TASK DETAILS:
Copy out all of the data that follows, exactly as it appears.

SUPPLIED RECORDS section start

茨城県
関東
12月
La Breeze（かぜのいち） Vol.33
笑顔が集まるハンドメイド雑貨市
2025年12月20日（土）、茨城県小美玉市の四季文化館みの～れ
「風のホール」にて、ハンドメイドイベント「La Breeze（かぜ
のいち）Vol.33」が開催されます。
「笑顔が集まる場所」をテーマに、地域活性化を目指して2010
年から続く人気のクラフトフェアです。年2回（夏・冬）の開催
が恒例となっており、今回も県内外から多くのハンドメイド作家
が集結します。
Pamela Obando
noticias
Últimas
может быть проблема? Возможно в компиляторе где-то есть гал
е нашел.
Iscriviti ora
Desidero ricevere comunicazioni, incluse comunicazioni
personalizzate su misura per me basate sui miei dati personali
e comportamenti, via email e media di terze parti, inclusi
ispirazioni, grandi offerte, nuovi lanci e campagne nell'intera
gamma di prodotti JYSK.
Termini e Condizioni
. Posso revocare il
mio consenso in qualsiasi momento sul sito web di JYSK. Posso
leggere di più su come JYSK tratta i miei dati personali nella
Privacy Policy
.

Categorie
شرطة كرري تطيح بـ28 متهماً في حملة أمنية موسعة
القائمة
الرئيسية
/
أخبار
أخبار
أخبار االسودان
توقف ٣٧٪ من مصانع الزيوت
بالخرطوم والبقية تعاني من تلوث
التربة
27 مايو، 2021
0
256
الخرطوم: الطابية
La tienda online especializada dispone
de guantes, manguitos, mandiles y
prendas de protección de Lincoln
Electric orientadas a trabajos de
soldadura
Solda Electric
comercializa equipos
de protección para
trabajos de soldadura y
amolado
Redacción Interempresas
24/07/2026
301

SUPPLIED RECORDS section end

OUTPUT FOR THIS TASK:
茨城県
関東
12月
La Breeze（かぜのいち） Vol.33
笑顔が集まるハンドメイド雑貨市
2025年12月20日（土）、茨城県小美玉市の四季文化館みの～れ
「風のホール」にて、ハンドメイドイベント「La Breeze（かぜ
のいち）Vol.33」が開催されます。
「笑顔が集まる場所」をテーマに、地域活性化を目指して2010
年から続く人気のクラフトフェアです。年2回（夏・冬）の開催
が恒例となっており、今回も県内外から多くのハンドメイド作家
が集結します。
Pamela Obando
noticias
Últimas
может быть проблема? Возможно в компиляторе где-то есть гал
е нашел.
Iscriviti ora
Desidero ricevere comunicazioni, incluse comunicazioni
personalizzate su misura per me basate sui miei dati personali
e comportamenti, via email e media di terze parti, inclusi
ispirazioni, grandi offerte, nuovi lanci e campagne nell'intera
gamma di prodotti JYSK.
Termini e Condizioni
. Posso revocare il
mio consenso in qualsiasi momento sul sito web di JYSK. Posso
leggere di più su come JYSK tratta i miei dati personali nella
Privacy Policy
.

Categorie
شرطة كرري تطيح بـ28 متهماً في حملة أمنية موسعة
القائمة
الرئيسية
/
أخبار
أخبار
أخبار االسودان
توقف ٣٧٪ من مصانع الزيوت
بالخرطوم والبقية تعاني من تلوث
التربة
27 مايو، 2021
0
256
الخرطوم: الطابية
La tienda online especializada dispone
de guantes, manguitos, mandiles y
prendas de protección de Lincoln
Electric orientadas a trabajos de
soldadura
Solda Electric
comercializa equipos
de protección para
trabajos de soldadura y
amolado
Redacción Interempresas
24/07/2026
301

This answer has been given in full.